> **Record set**
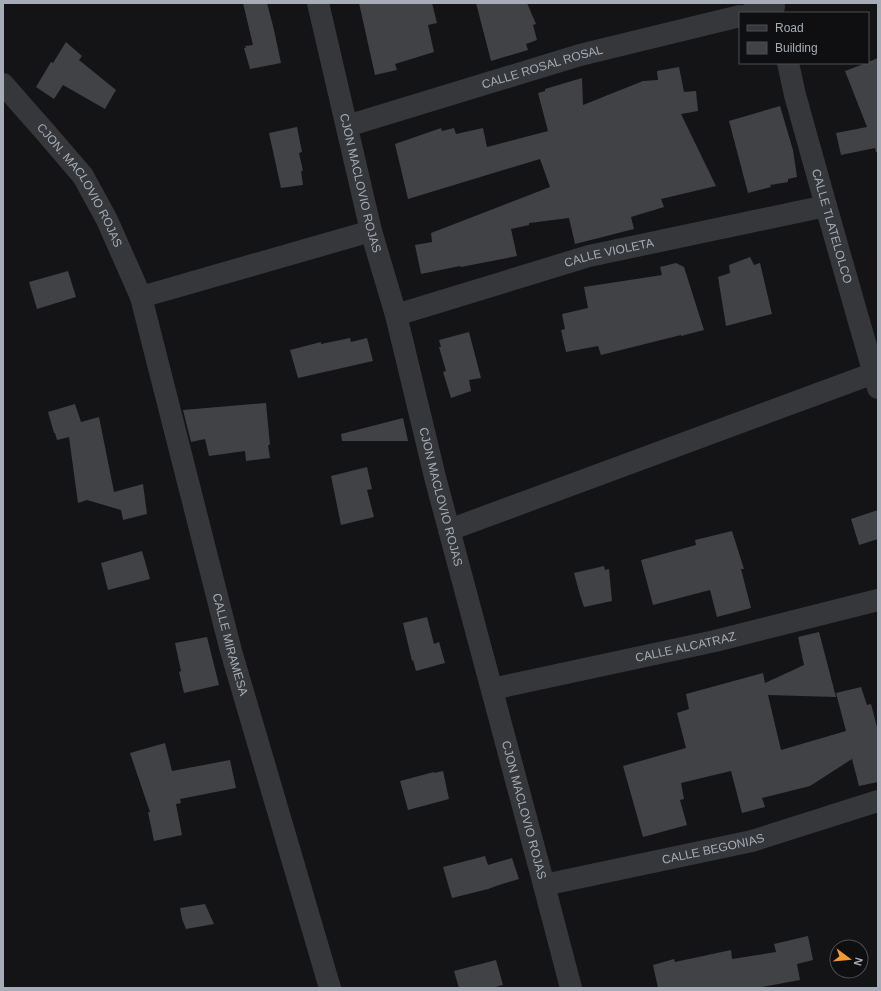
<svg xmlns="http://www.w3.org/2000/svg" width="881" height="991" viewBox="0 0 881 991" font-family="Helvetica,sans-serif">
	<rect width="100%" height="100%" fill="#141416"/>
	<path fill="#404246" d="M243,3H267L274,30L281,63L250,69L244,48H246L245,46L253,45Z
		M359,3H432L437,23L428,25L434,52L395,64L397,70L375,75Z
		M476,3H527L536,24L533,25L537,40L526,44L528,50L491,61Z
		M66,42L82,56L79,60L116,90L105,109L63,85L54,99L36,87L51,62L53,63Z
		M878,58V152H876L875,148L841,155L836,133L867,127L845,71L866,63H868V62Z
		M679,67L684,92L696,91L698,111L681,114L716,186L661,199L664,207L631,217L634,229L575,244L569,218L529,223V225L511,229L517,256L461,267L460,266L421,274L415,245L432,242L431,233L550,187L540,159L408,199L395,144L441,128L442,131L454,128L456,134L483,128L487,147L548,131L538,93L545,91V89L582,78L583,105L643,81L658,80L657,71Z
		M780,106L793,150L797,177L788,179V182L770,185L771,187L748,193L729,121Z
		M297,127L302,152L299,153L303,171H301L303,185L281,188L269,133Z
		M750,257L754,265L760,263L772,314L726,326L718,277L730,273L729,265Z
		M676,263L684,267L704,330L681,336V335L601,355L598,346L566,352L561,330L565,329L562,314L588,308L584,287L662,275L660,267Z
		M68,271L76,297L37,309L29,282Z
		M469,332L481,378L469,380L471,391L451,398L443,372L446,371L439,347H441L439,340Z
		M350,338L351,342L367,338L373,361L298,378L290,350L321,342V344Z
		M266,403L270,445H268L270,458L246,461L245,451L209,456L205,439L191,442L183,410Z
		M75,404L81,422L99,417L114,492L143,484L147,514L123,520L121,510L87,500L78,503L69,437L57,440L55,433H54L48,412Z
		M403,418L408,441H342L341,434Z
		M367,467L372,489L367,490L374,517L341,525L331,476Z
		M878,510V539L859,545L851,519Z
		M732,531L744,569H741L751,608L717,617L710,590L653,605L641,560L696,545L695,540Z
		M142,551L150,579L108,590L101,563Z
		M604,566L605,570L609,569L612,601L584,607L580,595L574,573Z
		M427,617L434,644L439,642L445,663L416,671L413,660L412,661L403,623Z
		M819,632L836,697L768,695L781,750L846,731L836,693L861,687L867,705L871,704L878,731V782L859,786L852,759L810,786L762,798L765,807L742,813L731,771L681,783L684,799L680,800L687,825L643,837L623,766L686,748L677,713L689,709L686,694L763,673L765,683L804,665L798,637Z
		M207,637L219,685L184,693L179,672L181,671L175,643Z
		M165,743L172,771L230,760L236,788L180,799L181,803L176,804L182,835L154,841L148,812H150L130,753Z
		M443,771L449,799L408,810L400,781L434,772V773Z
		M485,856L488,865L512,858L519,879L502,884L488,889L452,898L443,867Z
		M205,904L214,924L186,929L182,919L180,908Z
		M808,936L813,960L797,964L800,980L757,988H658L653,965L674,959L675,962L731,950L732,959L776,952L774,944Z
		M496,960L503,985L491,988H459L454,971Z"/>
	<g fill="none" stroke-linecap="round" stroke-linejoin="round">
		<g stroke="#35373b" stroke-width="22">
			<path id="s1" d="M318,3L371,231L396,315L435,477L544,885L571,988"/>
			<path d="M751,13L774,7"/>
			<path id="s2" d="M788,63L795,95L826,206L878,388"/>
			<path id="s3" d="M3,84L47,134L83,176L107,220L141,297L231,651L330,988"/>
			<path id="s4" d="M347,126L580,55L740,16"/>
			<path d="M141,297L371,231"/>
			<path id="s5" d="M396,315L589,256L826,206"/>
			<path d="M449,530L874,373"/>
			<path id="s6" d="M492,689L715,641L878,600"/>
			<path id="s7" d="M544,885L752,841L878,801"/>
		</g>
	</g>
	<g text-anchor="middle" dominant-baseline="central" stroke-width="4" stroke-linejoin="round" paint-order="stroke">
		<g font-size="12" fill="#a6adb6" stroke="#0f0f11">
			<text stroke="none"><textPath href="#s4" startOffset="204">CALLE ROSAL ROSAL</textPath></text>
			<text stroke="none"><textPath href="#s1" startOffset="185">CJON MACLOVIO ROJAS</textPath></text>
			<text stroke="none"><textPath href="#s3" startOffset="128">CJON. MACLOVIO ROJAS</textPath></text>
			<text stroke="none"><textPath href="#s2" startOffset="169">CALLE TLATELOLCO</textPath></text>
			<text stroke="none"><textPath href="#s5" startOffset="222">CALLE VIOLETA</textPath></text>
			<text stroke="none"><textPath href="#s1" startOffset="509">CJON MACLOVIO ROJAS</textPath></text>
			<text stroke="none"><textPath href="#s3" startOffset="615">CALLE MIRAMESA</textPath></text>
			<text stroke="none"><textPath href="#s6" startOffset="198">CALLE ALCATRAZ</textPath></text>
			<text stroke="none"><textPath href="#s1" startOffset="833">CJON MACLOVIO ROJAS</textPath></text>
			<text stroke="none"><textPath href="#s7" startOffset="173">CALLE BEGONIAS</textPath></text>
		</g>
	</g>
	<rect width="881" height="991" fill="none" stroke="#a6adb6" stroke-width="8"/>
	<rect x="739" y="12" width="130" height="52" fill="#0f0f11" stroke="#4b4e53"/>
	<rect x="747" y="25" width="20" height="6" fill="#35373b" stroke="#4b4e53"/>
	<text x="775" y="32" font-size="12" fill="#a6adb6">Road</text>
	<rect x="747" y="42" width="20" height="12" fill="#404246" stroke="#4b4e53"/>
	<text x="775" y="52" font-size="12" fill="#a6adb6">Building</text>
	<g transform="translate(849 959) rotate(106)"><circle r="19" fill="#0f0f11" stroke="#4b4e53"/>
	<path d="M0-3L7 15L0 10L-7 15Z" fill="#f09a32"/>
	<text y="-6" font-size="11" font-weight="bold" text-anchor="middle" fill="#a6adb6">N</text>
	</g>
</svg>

> **Exercise instructions**
List, from the entries above, every line in which the word "linejoin" shows up.

> **Exercise answer**
	<g fill="none" stroke-linecap="round" stroke-linejoin="round">
	<g text-anchor="middle" dominant-baseline="central" stroke-width="4" stroke-linejoin="round" paint-order="stroke">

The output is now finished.